Supplied passage
<<<<

Lynn St. John

Biographical details
- Born: November 18, 1876 Union City, Pennsylvania, U.S.
- Died: September 30, 1950 (aged 73) Columbus, Ohio, U.S.

Coaching career (HC unless noted)

Football
- 1902–1905: Wooster
- 1909–1911: Ohio Wesleyan

Basketball
- 1902–1909: Wooster
- 1910–1912: Ohio Wesleyan
- 1911–1919: Ohio State

Baseball
- 1910–1912: Ohio Wesleyan
- 1913–1928: Ohio State

Administrative career (AD unless noted)
- 1912–1947: Ohio State

Head coaching record
- Overall: 31–24–2 (football) 146–112 (basketball) 217–118–9 (baseball)
- Basketball Hall of Fame Inducted in 1962 (profile)
- College Basketball Hall of Fame Inducted in 2006

= Lynn St. John =

American college sports coach and athletic director (1876-1950)

>>>>

Tasks
A: Summarize the Lynn St. John profile in two sentences.
B: Continue the Lynn St. John profile from its final line.

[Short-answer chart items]
<<<<

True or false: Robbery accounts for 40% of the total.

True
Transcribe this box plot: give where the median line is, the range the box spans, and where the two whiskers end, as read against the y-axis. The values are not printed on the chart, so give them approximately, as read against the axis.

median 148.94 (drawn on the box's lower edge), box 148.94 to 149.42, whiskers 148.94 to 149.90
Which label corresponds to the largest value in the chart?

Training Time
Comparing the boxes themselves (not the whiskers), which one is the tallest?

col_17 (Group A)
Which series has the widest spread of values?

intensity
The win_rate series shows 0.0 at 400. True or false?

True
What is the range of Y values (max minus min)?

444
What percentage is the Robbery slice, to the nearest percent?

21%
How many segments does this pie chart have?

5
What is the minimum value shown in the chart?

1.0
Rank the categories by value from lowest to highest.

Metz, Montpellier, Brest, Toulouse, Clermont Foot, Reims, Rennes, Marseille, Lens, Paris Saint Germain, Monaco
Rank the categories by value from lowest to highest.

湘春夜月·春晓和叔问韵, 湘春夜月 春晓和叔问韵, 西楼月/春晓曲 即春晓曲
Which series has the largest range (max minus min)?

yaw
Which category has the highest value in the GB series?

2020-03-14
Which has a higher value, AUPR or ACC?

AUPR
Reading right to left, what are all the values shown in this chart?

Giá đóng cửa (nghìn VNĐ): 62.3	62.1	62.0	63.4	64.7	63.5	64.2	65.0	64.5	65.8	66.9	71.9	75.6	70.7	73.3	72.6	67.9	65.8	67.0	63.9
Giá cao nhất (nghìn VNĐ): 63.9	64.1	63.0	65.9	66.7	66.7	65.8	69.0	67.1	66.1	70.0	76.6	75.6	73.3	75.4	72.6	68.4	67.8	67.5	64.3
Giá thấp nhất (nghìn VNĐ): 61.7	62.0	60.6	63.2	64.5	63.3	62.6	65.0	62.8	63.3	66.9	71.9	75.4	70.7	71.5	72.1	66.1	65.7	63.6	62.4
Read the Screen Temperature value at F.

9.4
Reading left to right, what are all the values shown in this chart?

>>>>

Your written answers
A: Lynn St. John (1876–1950) was an American college sports coach and athletic director who coached football, basketball and baseball at Wooster, Ohio Wesleyan and Ohio State and served as Ohio State's athletic director from 1912 to 1947. St. John was inducted into the Basketball Hall of Fame in 1962 and the College Basketball Hall of Fame in 2006.

B:
Lynn Wilbur "the Saint" St. John (November 18, 1876 – September 30, 1950) was an American football, basketball, and baseball coach and college athletics administrator. The Union City, Pennsylvania native was the head basketball coach at Ohio State University from 1911 to 1919, and served as the school's second athletic director, a position he held for 33 years. He also served on the NCAA Rules Committee along with James Naismith from 1912 to 1937). In 1956, Ohio State built a new basketball arena and named it St. John Arena after him. In 1962, he was inducted to the Naismith Memorial Basketball Hall of Fame as a contributor.